And if we ever become cyborgs, I expect them to be extremely energy efficient, maybe using nanotechnology that absorbs sunlight like a plant in order to survive
Maybye in a green North Korea...
Think about it. It's horribly impractical, one would need to spend nearly the whole day in sunlight to recharge...
And to add insult to injury, not much energy from this size scale either, even at near perfect conversion efficiency (very much unlike plants or even modern photovoltanics), at more northern latitudes it may struggle to provide the energy equivalent of a normal diet. And that's not even getting into the issue of biochemical nutrients the fleshy bits would still require, you can't get those from sunlight.
 
Maybye in a green North Korea...
Think about it. It's horribly impractical, one would need to spend nearly the whole day in sunlight to recharge...
And to add insult to injury, not much energy from this size scale either, even at near perfect conversion efficiency (very much unlike plants or even modern photovoltanics), at more northern latitudes it may struggle to provide the energy equivalent of a normal diet. And that's not even getting into the issue of biochemical nutrients the fleshy bits would still require, you can't get those from sunlight.

If a human-sized animal lives by eating plants, each day it has to eat an amount of plant matter that took several days to grow. This is why there have to be many times as much plant life as there are herbivores, and many times as many herbivores as there are carnivores.
 
There is no spoon tree. *waggles fingers*

We seem to get this attitude in some every few generations that 'this is it, we're coming up on the height of human progress' and it never really pans out. Mankind is a curious animal, and people are going to keep fiddling with things and making innovations long into the future until some Doctor Farnsworth-style fellow crosses wires on his doomsday device and sends the universe to kingdom come (or natural events lead to such). Even in dystopian hellholes people find new ways to do things and better things to do it with.

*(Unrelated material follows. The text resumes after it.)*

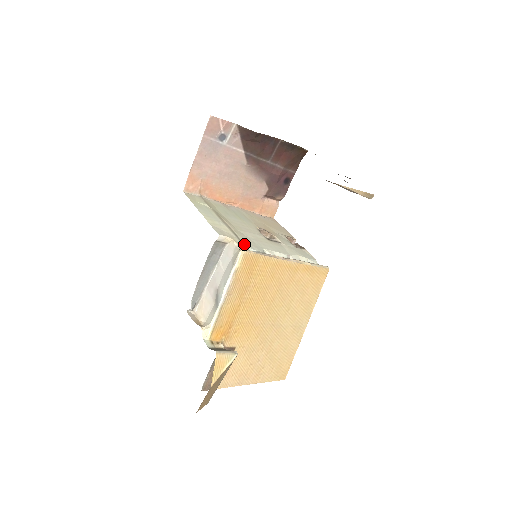
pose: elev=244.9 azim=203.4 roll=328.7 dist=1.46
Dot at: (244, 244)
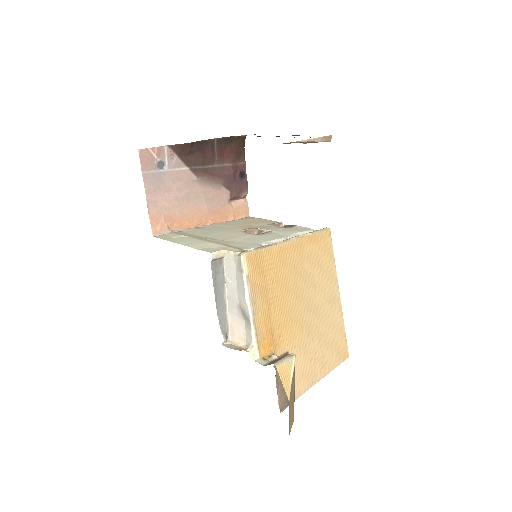
Dot at: (240, 248)
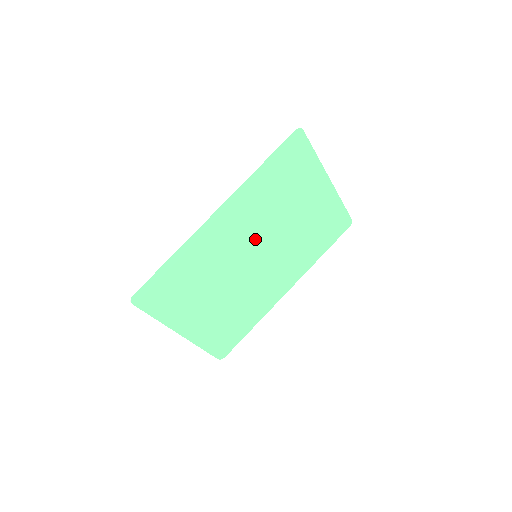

I don't see us approaching an endpoint anytime soon...I mean, hell, there's an entire 90% of the universe* we didn't know existed until relatively recently and we've got to figure out what THAT'S about, right?

*This is based off vague recollections of dark-matter stuff, and could be wildly incorrect or naive in presentation. Dammit Jim, I'm an internet-poster not a physicist!
 
Looks like the question I should have asked is if there is an end to technology, rather than how close we were to it. I didn't realize that would be a controversial question.